> **Material provided**:

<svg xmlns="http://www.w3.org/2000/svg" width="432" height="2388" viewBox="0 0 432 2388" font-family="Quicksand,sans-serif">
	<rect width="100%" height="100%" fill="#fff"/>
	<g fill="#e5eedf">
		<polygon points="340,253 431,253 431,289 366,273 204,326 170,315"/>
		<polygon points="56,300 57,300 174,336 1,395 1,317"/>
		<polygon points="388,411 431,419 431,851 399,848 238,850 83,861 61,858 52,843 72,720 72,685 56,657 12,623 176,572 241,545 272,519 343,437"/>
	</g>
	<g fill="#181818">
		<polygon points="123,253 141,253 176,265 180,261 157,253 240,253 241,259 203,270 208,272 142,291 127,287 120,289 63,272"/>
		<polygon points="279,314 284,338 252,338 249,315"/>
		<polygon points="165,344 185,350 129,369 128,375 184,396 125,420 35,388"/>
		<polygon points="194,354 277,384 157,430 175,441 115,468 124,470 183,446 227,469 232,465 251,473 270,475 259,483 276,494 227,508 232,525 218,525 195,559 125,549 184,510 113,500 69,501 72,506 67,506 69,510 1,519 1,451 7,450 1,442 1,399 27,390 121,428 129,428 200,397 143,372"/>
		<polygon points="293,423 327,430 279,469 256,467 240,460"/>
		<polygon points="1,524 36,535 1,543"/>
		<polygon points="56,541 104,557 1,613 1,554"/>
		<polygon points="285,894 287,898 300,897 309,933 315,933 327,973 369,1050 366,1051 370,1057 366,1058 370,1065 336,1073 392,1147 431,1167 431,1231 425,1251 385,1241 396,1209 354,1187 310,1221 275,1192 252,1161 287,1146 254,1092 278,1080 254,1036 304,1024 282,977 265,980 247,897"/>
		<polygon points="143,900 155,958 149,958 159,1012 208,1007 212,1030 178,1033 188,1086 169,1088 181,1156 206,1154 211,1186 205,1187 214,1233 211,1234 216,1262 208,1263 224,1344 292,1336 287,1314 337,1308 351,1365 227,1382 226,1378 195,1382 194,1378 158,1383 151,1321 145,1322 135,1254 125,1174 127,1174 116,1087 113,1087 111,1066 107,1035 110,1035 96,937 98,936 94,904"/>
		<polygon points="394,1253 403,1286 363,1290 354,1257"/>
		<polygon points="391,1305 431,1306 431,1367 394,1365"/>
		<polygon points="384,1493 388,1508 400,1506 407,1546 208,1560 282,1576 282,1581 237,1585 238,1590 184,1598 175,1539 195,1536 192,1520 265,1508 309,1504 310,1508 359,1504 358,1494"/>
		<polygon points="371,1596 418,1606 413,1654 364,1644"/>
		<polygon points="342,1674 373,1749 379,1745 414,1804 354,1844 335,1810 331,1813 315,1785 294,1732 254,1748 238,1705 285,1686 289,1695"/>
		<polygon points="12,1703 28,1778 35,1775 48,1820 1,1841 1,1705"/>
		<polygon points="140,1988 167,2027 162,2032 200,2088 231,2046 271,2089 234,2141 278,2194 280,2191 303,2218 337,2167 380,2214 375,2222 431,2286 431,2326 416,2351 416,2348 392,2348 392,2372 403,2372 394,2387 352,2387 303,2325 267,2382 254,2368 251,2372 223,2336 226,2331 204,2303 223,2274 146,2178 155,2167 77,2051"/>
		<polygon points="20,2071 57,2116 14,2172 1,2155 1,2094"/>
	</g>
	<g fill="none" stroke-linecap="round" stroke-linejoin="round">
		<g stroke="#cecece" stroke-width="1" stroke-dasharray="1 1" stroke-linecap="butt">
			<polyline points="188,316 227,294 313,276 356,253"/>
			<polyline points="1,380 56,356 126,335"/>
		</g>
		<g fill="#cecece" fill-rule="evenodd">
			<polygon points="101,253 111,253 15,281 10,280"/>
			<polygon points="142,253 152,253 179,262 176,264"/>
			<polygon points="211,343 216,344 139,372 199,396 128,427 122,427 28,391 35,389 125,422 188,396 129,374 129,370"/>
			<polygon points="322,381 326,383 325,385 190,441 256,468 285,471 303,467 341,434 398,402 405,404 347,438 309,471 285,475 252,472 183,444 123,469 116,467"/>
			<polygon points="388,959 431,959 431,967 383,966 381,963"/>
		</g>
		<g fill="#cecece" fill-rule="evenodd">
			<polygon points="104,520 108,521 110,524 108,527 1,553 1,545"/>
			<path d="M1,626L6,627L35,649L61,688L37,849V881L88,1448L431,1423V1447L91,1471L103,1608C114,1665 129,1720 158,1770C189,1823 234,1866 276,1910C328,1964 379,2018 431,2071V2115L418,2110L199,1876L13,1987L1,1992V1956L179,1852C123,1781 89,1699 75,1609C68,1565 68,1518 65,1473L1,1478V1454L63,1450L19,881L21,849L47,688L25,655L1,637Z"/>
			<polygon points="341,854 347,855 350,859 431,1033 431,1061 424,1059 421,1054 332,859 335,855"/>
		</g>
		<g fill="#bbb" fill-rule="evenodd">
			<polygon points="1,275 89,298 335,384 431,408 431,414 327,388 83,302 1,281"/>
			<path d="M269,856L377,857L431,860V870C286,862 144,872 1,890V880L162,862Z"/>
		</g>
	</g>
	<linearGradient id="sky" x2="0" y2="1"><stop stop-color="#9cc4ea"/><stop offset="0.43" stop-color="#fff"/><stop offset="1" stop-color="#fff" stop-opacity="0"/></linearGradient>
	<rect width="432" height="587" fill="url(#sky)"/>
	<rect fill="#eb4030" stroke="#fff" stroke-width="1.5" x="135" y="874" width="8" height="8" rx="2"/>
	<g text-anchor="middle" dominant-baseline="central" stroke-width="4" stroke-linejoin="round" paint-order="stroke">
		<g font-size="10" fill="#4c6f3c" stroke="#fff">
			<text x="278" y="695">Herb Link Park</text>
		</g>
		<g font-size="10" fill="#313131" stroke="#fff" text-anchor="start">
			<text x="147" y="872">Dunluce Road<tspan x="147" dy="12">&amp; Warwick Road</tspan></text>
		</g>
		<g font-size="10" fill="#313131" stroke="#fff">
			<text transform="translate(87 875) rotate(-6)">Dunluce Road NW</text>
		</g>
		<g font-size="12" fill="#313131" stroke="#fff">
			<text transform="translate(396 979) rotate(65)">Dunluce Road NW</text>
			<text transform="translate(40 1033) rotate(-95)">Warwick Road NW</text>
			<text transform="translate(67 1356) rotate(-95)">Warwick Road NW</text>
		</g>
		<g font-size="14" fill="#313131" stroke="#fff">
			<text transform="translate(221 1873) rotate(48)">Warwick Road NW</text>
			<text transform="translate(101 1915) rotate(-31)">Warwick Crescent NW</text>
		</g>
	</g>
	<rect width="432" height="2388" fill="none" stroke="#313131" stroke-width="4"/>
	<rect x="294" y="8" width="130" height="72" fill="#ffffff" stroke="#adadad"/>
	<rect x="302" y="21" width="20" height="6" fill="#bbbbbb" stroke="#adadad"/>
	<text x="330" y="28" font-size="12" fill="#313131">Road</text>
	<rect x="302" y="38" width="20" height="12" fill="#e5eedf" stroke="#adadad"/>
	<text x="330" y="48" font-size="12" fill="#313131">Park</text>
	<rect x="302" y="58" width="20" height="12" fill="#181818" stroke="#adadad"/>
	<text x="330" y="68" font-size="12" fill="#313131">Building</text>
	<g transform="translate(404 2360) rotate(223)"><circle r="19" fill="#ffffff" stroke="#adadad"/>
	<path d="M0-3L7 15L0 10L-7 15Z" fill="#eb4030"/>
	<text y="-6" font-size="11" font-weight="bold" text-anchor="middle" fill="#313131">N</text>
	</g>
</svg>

> **Task prompt**:
The listing above should be repeated in its entirety, unchanged.

> **Written solution**:
<svg xmlns="http://www.w3.org/2000/svg" width="432" height="2388" viewBox="0 0 432 2388" font-family="Quicksand,sans-serif">
	<rect width="100%" height="100%" fill="#fff"/>
	<g fill="#e5eedf">
		<polygon points="340,253 431,253 431,289 366,273 204,326 170,315"/>
		<polygon points="56,300 57,300 174,336 1,395 1,317"/>
		<polygon points="388,411 431,419 431,851 399,848 238,850 83,861 61,858 52,843 72,720 72,685 56,657 12,623 176,572 241,545 272,519 343,437"/>
	</g>
	<g fill="#181818">
		<polygon points="123,253 141,253 176,265 180,261 157,253 240,253 241,259 203,270 208,272 142,291 127,287 120,289 63,272"/>
		<polygon points="279,314 284,338 252,338 249,315"/>
		<polygon points="165,344 185,350 129,369 128,375 184,396 125,420 35,388"/>
		<polygon points="194,354 277,384 157,430 175,441 115,468 124,470 183,446 227,469 232,465 251,473 270,475 259,483 276,494 227,508 232,525 218,525 195,559 125,549 184,510 113,500 69,501 72,506 67,506 69,510 1,519 1,451 7,450 1,442 1,399 27,390 121,428 129,428 200,397 143,372"/>
		<polygon points="293,423 327,430 279,469 256,467 240,460"/>
		<polygon points="1,524 36,535 1,543"/>
		<polygon points="56,541 104,557 1,613 1,554"/>
		<polygon points="285,894 287,898 300,897 309,933 315,933 327,973 369,1050 366,1051 370,1057 366,1058 370,1065 336,1073 392,1147 431,1167 431,1231 425,1251 385,1241 396,1209 354,1187 310,1221 275,1192 252,1161 287,1146 254,1092 278,1080 254,1036 304,1024 282,977 265,980 247,897"/>
		<polygon points="143,900 155,958 149,958 159,1012 208,1007 212,1030 178,1033 188,1086 169,1088 181,1156 206,1154 211,1186 205,1187 214,1233 211,1234 216,1262 208,1263 224,1344 292,1336 287,1314 337,1308 351,1365 227,1382 226,1378 195,1382 194,1378 158,1383 151,1321 145,1322 135,1254 125,1174 127,1174 116,1087 113,1087 111,1066 107,1035 110,1035 96,937 98,936 94,904"/>
		<polygon points="394,1253 403,1286 363,1290 354,1257"/>
		<polygon points="391,1305 431,1306 431,1367 394,1365"/>
		<polygon points="384,1493 388,1508 400,1506 407,1546 208,1560 282,1576 282,1581 237,1585 238,1590 184,1598 175,1539 195,1536 192,1520 265,1508 309,1504 310,1508 359,1504 358,1494"/>
		<polygon points="371,1596 418,1606 413,1654 364,1644"/>
		<polygon points="342,1674 373,1749 379,1745 414,1804 354,1844 335,1810 331,1813 315,1785 294,1732 254,1748 238,1705 285,1686 289,1695"/>
		<polygon points="12,1703 28,1778 35,1775 48,1820 1,1841 1,1705"/>
		<polygon points="140,1988 167,2027 162,2032 200,2088 231,2046 271,2089 234,2141 278,2194 280,2191 303,2218 337,2167 380,2214 375,2222 431,2286 431,2326 416,2351 416,2348 392,2348 392,2372 403,2372 394,2387 352,2387 303,2325 267,2382 254,2368 251,2372 223,2336 226,2331 204,2303 223,2274 146,2178 155,2167 77,2051"/>
		<polygon points="20,2071 57,2116 14,2172 1,2155 1,2094"/>
	</g>
	<g fill="none" stroke-linecap="round" stroke-linejoin="round">
		<g stroke="#cecece" stroke-width="1" stroke-dasharray="1 1" stroke-linecap="butt">
			<polyline points="188,316 227,294 313,276 356,253"/>
			<polyline points="1,380 56,356 126,335"/>
		</g>
		<g fill="#cecece" fill-rule="evenodd">
			<polygon points="101,253 111,253 15,281 10,280"/>
			<polygon points="142,253 152,253 179,262 176,264"/>
			<polygon points="211,343 216,344 139,372 199,396 128,427 122,427 28,391 35,389 125,422 188,396 129,374 129,370"/>
			<polygon points="322,381 326,383 325,385 190,441 256,468 285,471 303,467 341,434 398,402 405,404 347,438 309,471 285,475 252,472 183,444 123,469 116,467"/>
			<polygon points="388,959 431,959 431,967 383,966 381,963"/>
		</g>
		<g fill="#cecece" fill-rule="evenodd">
			<polygon points="104,520 108,521 110,524 108,527 1,553 1,545"/>
			<path d="M1,626L6,627L35,649L61,688L37,849V881L88,1448L431,1423V1447L91,1471L103,1608C114,1665 129,1720 158,1770C189,1823 234,1866 276,1910C328,1964 379,2018 431,2071V2115L418,2110L199,1876L13,1987L1,1992V1956L179,1852C123,1781 89,1699 75,1609C68,1565 68,1518 65,1473L1,1478V1454L63,1450L19,881L21,849L47,688L25,655L1,637Z"/>
			<polygon points="341,854 347,855 350,859 431,1033 431,1061 424,1059 421,1054 332,859 335,855"/>
		</g>
		<g fill="#bbb" fill-rule="evenodd">
			<polygon points="1,275 89,298 335,384 431,408 431,414 327,388 83,302 1,281"/>
			<path d="M269,856L377,857L431,860V870C286,862 144,872 1,890V880L162,862Z"/>
		</g>
	</g>
	<linearGradient id="sky" x2="0" y2="1"><stop stop-color="#9cc4ea"/><stop offset="0.43" stop-color="#fff"/><stop offset="1" stop-color="#fff" stop-opacity="0"/></linearGradient>
	<rect width="432" height="587" fill="url(#sky)"/>
	<rect fill="#eb4030" stroke="#fff" stroke-width="1.5" x="135" y="874" width="8" height="8" rx="2"/>
	<g text-anchor="middle" dominant-baseline="central" stroke-width="4" stroke-linejoin="round" paint-order="stroke">
		<g font-size="10" fill="#4c6f3c" stroke="#fff">
			<text x="278" y="695">Herb Link Park</text>
		</g>
		<g font-size="10" fill="#313131" stroke="#fff" text-anchor="start">
			<text x="147" y="872">Dunluce Road<tspan x="147" dy="12">&amp; Warwick Road</tspan></text>
		</g>
		<g font-size="10" fill="#313131" stroke="#fff">
			<text transform="translate(87 875) rotate(-6)">Dunluce Road NW</text>
		</g>
		<g font-size="12" fill="#313131" stroke="#fff">
			<text transform="translate(396 979) rotate(65)">Dunluce Road NW</text>
			<text transform="translate(40 1033) rotate(-95)">Warwick Road NW</text>
			<text transform="translate(67 1356) rotate(-95)">Warwick Road NW</text>
		</g>
		<g font-size="14" fill="#313131" stroke="#fff">
			<text transform="translate(221 1873) rotate(48)">Warwick Road NW</text>
			<text transform="translate(101 1915) rotate(-31)">Warwick Crescent NW</text>
		</g>
	</g>
	<rect width="432" height="2388" fill="none" stroke="#313131" stroke-width="4"/>
	<rect x="294" y="8" width="130" height="72" fill="#ffffff" stroke="#adadad"/>
	<rect x="302" y="21" width="20" height="6" fill="#bbbbbb" stroke="#adadad"/>
	<text x="330" y="28" font-size="12" fill="#313131">Road</text>
	<rect x="302" y="38" width="20" height="12" fill="#e5eedf" stroke="#adadad"/>
	<text x="330" y="48" font-size="12" fill="#313131">Park</text>
	<rect x="302" y="58" width="20" height="12" fill="#181818" stroke="#adadad"/>
	<text x="330" y="68" font-size="12" fill="#313131">Building</text>
	<g transform="translate(404 2360) rotate(223)"><circle r="19" fill="#ffffff" stroke="#adadad"/>
	<path d="M0-3L7 15L0 10L-7 15Z" fill="#eb4030"/>
	<text y="-6" font-size="11" font-weight="bold" text-anchor="middle" fill="#313131">N</text>
	</g>
</svg>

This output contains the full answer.